Oracle RAC 184.108.40.206 using Data Guard
My primary database resides on a 3-node cluster with Data Guard implemented to a 2-node cluster.
On the primary I have 10 gb redo log files, 2 multiplexed groups on each node--6 total, with 10 gb standby log files, 9 total, in case we switchover. I have 9 SRLs because documentation says the number of redo groups + 1 for each node.
On the standby I have the same. For some reason that I need to go back and research, I have 3 threads of redo on a 2-node cluster, not sure what that means. But at any rate, my redo log and standby redo logs are the same size, they are all 10 gb.
I frequently get this message:
RFS[nn]: No standby redo logfiles of size 20971520 blocks available
Our block size is 512, so it's looking for a 10gb SRL, which should be there. Oddly enough, sometimes it looks for a random size, like 18 blocks.
No standby redo logfiles of size 18 blocks available. This size varies.
v$standby_log usually shows only one active SRL:
THREAD# GROUP# SEQUENCE# BYTES USED ARC STATUS
--------------- --------------- --------------- --------------- --------------- --- ----------
1 13 0 10737418240 512 NO UNASSIGNED
14 6769 10737418240 64830976 YES ACTIVE
15 0 10737418240 512 NO UNASSIGNED
16 0 10737418240 512 YES UNASSIGNED
17 0 10737418240 512 YES UNASSIGNED
18 0 10737418240 512 YES UNASSIGNED
19 0 10737418240 512 YES UNASSIGNED
20 0 10737418240 512 YES UNASSIGNED
21 0 10737418240 512 YES UNASSIGNED
I have log_archive_max_processes set to 4.
I'm not sure what I'm missing, but perhaps my srls are not configured correctly.
Does anyone have any insights, something that might be amiss?
I don't remember hearing about this before with Oracle 11.
There's an Oracle note which may help:
Alert.log shows No Standby Redo Logfiles Of Size 153600 Blocks Available (Doc ID 405836.1)
Thanks, I did see that, but my problem is different.
It's not that the SRLs are all active, not releasing, and there are no more.
I have only one ACTIVE.
The one thing that my problem has in common with this Metalink note though, is that the logs catch up and apply. I just don't understand why it can't find an SRL.

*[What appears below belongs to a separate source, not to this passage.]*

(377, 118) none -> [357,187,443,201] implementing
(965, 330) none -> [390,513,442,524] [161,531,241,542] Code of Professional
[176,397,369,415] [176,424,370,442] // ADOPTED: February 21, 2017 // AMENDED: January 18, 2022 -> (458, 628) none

I would consider bumping this to 8
"log_archive_max_processes set to 4"
For some reason Oracle does not like your standby redo logs.

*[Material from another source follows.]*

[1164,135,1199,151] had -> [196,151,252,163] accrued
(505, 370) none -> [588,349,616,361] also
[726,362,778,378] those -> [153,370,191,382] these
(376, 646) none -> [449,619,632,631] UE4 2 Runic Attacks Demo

After looking at your query they certainly appear to 10GB, but Oracle still does not like them.
I would strongly consider dropping the standby redo logs and recreating them. I would also consider creating more of them. Given the large size of them I assume you have a large load and throughput and the error message may point to not enough SRL to handle this.
Message was edited by: mseberg
Here's what I think is happening, which has spurred another question.
Our primary site is a 3-node RAC cluster and our standby is a 3-node RAC cluster.
On the primary our redo logs are split out into groups for each thread, where the thread relates to the instance, or node.
On the standby our redo logs were created as a duplicate of the database, and 3 threads of logfile groups were created, even though there are only 2 instances.
I can't see that this is hurting anything, and I can't drop the 3rd thread groups.
Now I'm not sure if I need 3 threads to hook back to the primary, I'm unclear on how this works.
My problem with the standbys I think are also related to threads. The standbys were created with THREAD 1 in the statement, and we didn't catch that. I'm changing them now created with no THREAD clause, and have found documentation that when using RAC SRLs should be created without it and the thread# gets assigned as it needs to. I think by defining thread 1, that's all it was ever using, and had to keep waiting. As usual, Oracle is smarter than me when it comes to making database decisions. As I move further up the versions of Oracle I'm finding that sometimes the less we tell Oracle what to do, the better decisions it makes.
So my question now is, how are threads used for online redo logs in a standby environment, especially as related to the primary.
After I get the SRLs squared away and let it cook for a little while I'll know if removing the thread clause makes a difference.
So far, so good. I believe my issue was that the original SRLs were created with the THREAD 1 clause in the add standby logfile statement. We are using LGWR Redo Transport, so when the SRLs were written to from primary's LGWR, one standby had to accommodate 3 primaries. There was a 'log jam' at the standby SRL while it wrote the the online redo log and then to the archive log.
I created the standby redo logs without a thread clause, now I can see simultaneously 3 threads being consumed.
The message has not returned to the alert log.
I still have 3 threads on the standby to accommodate 3 threads on the primary, even though I really only have 2 nodes at standby. It doesn't seem to be hurting anything, but now I'm trying to get this straight in my head how that part is working.